TASK INSTRUCTIONS >> Starting at the line that contains "turpitude in the", return every line down to the end of the records below, exactly as written.

─── THE RECORDS

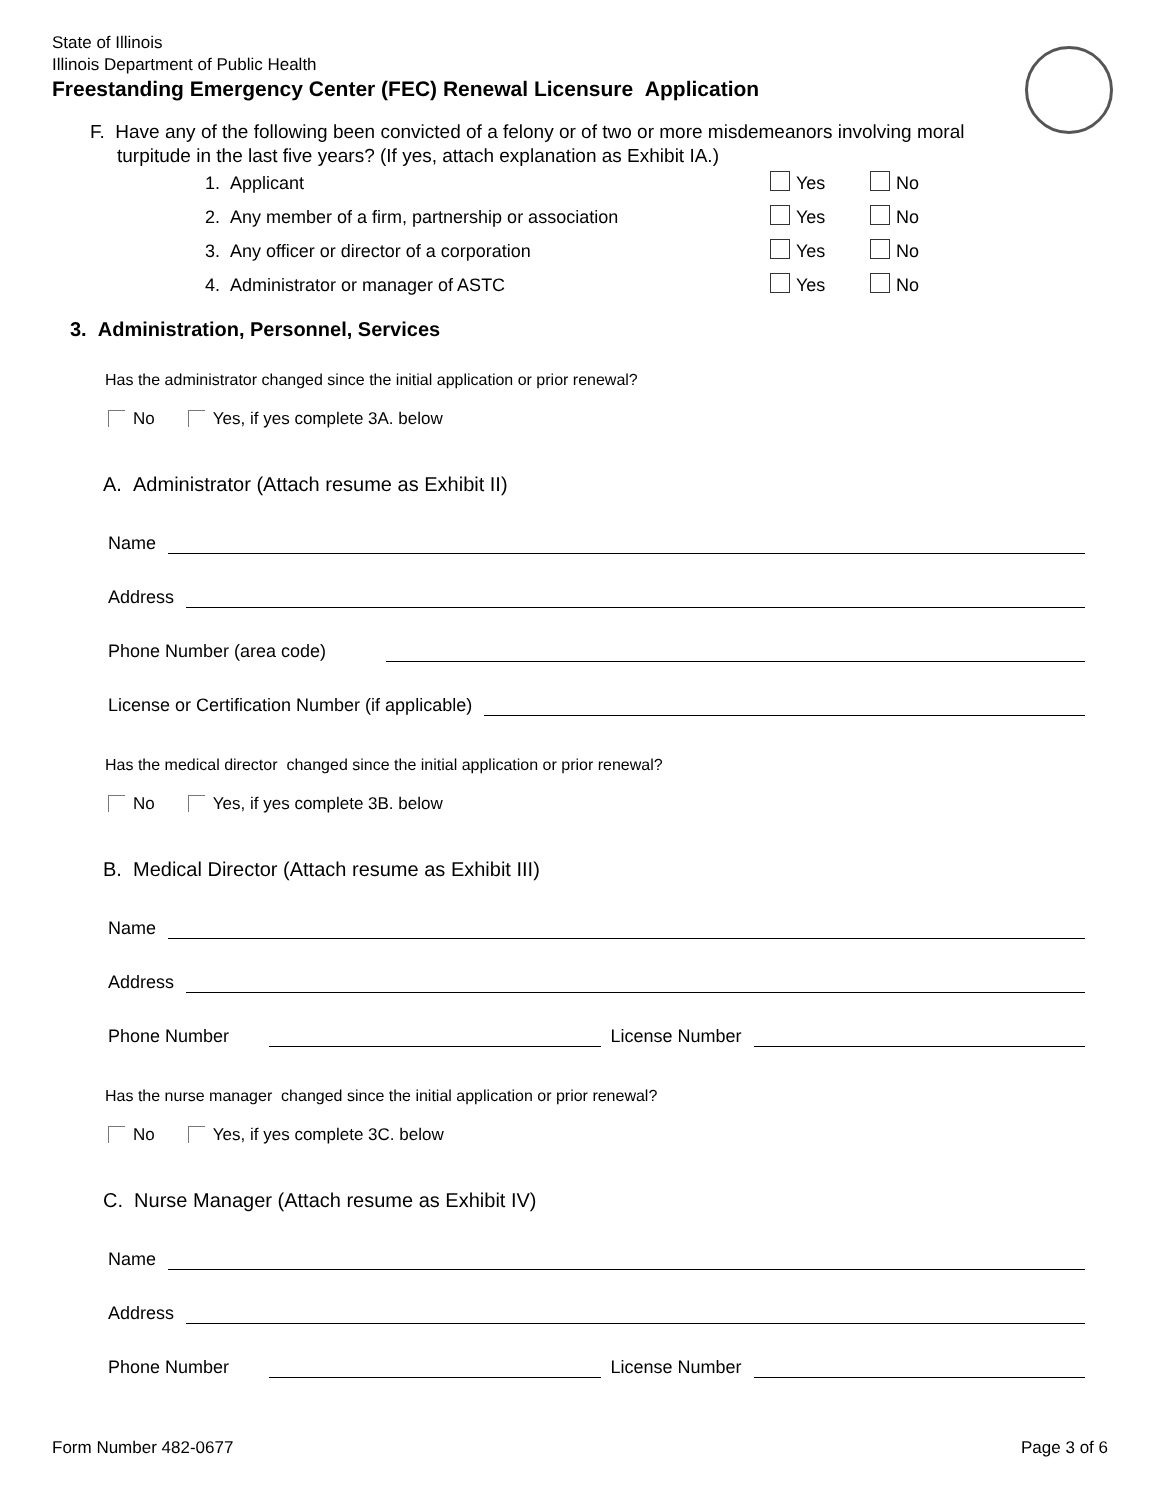State of Illinois
Illinois Department of Public Health
Freestanding Emergency Center (FEC) Renewal Licensure Application
F. Have any of the following been convicted of a felony or of two or more misdemeanors involving moral
turpitude in the last five years? (If yes, attach explanation as Exhibit IA.)
1. Applicant Yes No
2. Any member of a firm, partnership or association Yes No
3. Any officer or director of a corporation Yes No
4. Administrator or manager of ASTC Yes No
3. Administration, Personnel, Services
Has the administrator changed since the initial application or prior renewal?
No Yes, if yes complete 3A. below
A. Administrator (Attach resume as Exhibit II)
Name
Address
Phone Number (area code)
License or Certification Number (if applicable)
Has the medical director changed since the initial application or prior renewal?
No Yes, if yes complete 3B. below
B. Medical Director (Attach resume as Exhibit III)
Name
Address
Phone Number License Number
Has the nurse manager changed since the initial application or prior renewal?
No Yes, if yes complete 3C. below
C. Nurse Manager (Attach resume as Exhibit IV)
Name
Address
Phone Number License Number
Form Number 482-0677 Page 3 of 6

──────

FINISHED TASK >>
turpitude in the last five years? (If yes, attach explanation as Exhibit IA.)
1. Applicant Yes No
2. Any member of a firm, partnership or association Yes No
3. Any officer or director of a corporation Yes No
4. Administrator or manager of ASTC Yes No
3. Administration, Personnel, Services
Has the administrator changed since the initial application or prior renewal?
No Yes, if yes complete 3A. below
A. Administrator (Attach resume as Exhibit II)
Name
Address
Phone Number (area code)
License or Certification Number (if applicable)
Has the medical director changed since the initial application or prior renewal?
No Yes, if yes complete 3B. below
B. Medical Director (Attach resume as Exhibit III)
Name
Address
Phone Number License Number
Has the nurse manager changed since the initial application or prior renewal?
No Yes, if yes complete 3C. below
C. Nurse Manager (Attach resume as Exhibit IV)
Name
Address
Phone Number License Number
Form Number 482-0677 Page 3 of 6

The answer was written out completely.